Ultimately, the authors endorse a social accounting medium that allows for practitioners, decision-makers, and the public to simultaneous test (in real life settings) various approaches to environmental/social accounting and evaluation, The vetting of various methods is immediate and ongoing, as interactive dialogue. Although I'm not yet familiar with the particulars I hope they somehow incorporate blogs (or blog-like feedback mechanisms) in the systems.
Let's hope that now more people will change focus toward value pluralism and civic discovery, i.e. "participation, dialogue, and democracy." Permit me one snip:
… In New Zealand, we have sought to explicitly address the issue of competing ideological orientations. By comparing how different stakeholders explain and illustrate their perspectives, we have encouraged actors to articulate their ideological standpoints on SD (e.g. their perspectives on monetization, the use of market valuation methodologies and views on the materiality of particular dimensions of SD). We see this as crucial in facilitating dialogic learning and interaction in polyvocal environments. We also envisage groups with different ideological orientations constructing their own SAMs.

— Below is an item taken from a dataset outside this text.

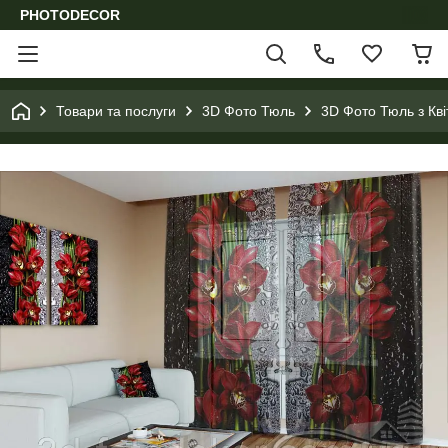
PHOTODECOR
Товари та послуги
3D Фото Тюль
3D Фото Тюль з Кв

Separate SAMs rather than synthesis into a "unified" account leaves stakeholders with the ability to exchange SAMs as a way of explaining and justifying different courses of action and allows them to interrogate each others’ ways of knowing. We see this as important to protect against monologism and to provide a challenge to eco-modernist "business as usual" approaches.…
For the record, I find myself intrigued with summary indices like Ecological Footprint. Maybe it's the "star power." Take a look at
Who's Who for the
Global Economic Footprint Network. Alternatively, Amartya Sen's name is found among the proponents and developers of the Human Development Index. See, e.g.
this [PDF] and
this.
No doubt efforts at furthering development of more comprehensive indices have merit, as public and political discourse and more. And some of us will continue to follow the chatter (pro and con) that swirls around them. Some of us will also follow other efforts, some related to the more comprehensive measures, some not, where people try to make sense (political, social, and problem-solving) of various sets of measures, situationally defined and refined to fit whatever context is judged to be appropriate.